Our results also highlight the potentially adverse consequences that may occur when ending hormone manipulations in wild animals. When sampled less than a day after the end of cortisol treatment, squirrels did not respond to handling stress or ACTH injection, and appeared to have impaired adrenal function and lower CBG concentrations. Data collected from cortisol treated squirrels the day after consuming their last treatment showed that plasma cortisol was very low compared to control squirrels, suggesting exogenous GCs have been excreted but endogenous GCs were being produced at a lower rate than in control animals. However, plasma cortisol did increase with handling stress, suggesting some recovery of adrenal function within 24 hrs of stopping the treatments. Our results suggest that the adrenal gland may need time to recover from treatment, and endogenous cortisol production may not return to pre-treatment levels for several days.
Hormone manipulations can provide powerful tools to study relationships between hormones and life history traits, and in recent years methods have been developed to achieve this (Sopinka et al., 2015).
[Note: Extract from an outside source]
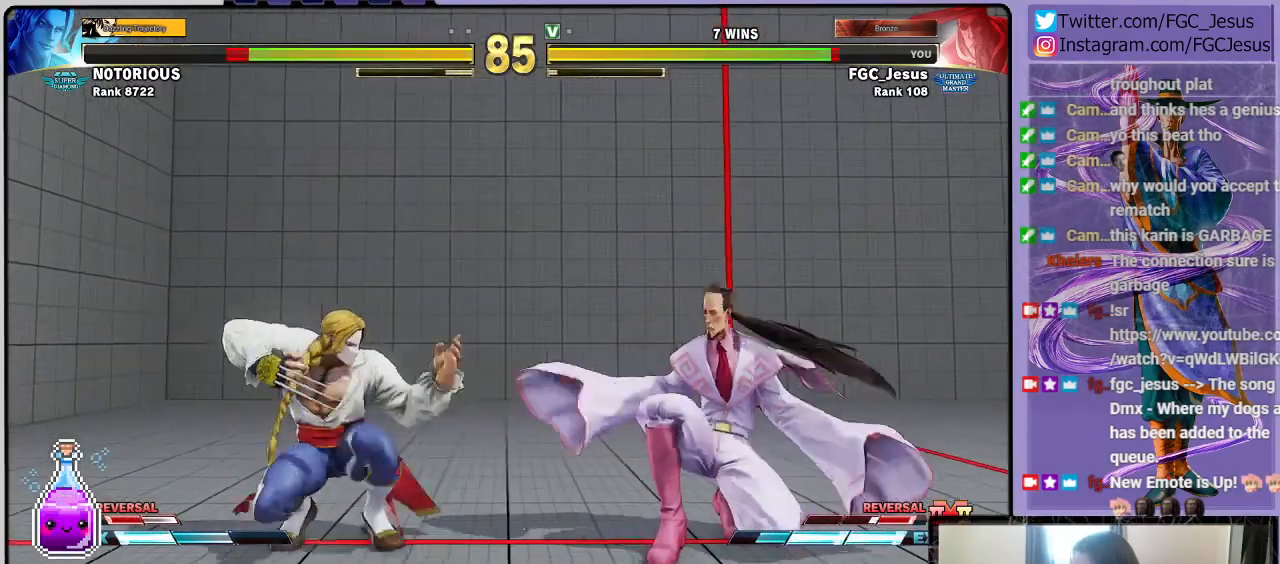
{"buttons": ["DPAD_DOWN", "DPAD_RIGHT"], "left_stick": "center", "right_stick": "center", "events": [[367, "TRIANGLE", "down"], [501, "TRIANGLE", "up"]]}
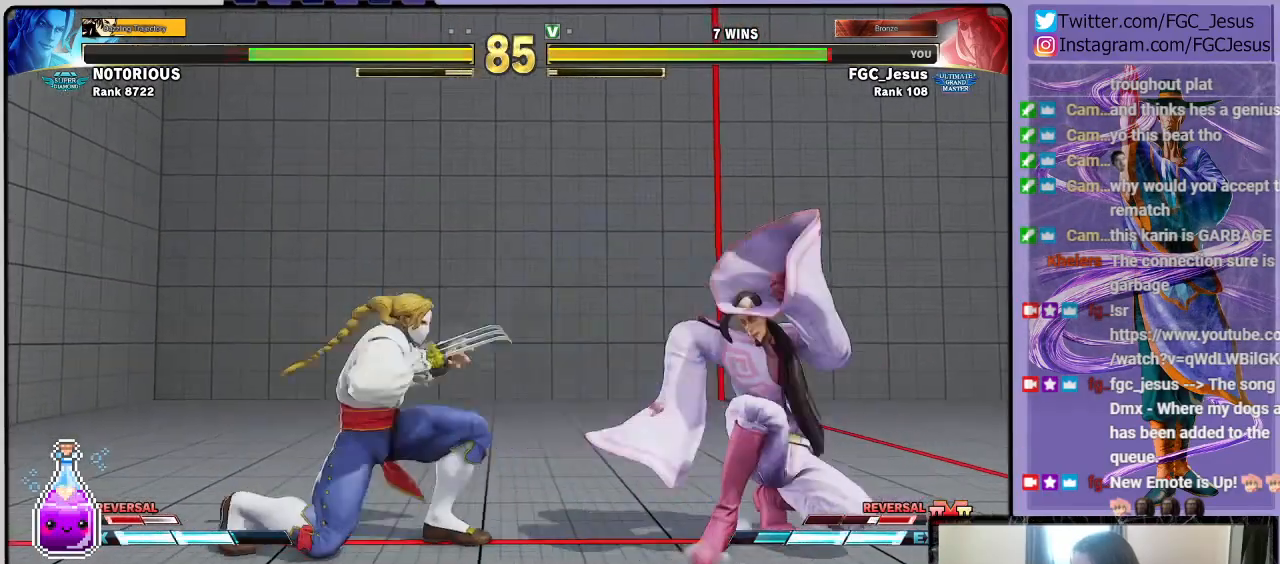
{"buttons": ["DPAD_DOWN", "DPAD_RIGHT"], "left_stick": "center", "right_stick": "center", "events": [[167, "DPAD_DOWN", "up"], [467, "DPAD_DOWN", "down"]]}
Many studies aim to experimentally elevate GCs to test the “cort-fitness hypothesis”, which proposes that elevations in baseline GCs decreases survival or reproduction (Bonier et al., 2009), or to document the effects of elevated GCs on behavior or life history traits (Crossin et al., 2016). We show that elevation of plasma cortisol concentrations within the physiological range for 1-2 weeks had profound effects on measures of HPA axis reactivity and CBG concentrations. This is similar to the results of Torres-Medina et al. (2018) that showed that treatment with corticosterone implants can also cause reduced corticosterone levels in response to capture and handling. However, our study took the result from Torres-Medina et al. (2018) one step further as we showed how treatment with exogenous GCs suppresses CBG concentrations and we also investigated the possibility of fitness consequences of reduced HPA axis reactivity. Despite these observed shifts in the functionality of the neuroendocrine stress axis and the sustained elevations in GCs, we found no change in body mass or offspring and adult survival. This indicates that some species can tolerate bouts of increased GCs and rapid reorganization of the stress axis without negatively impacting survival and reproduction.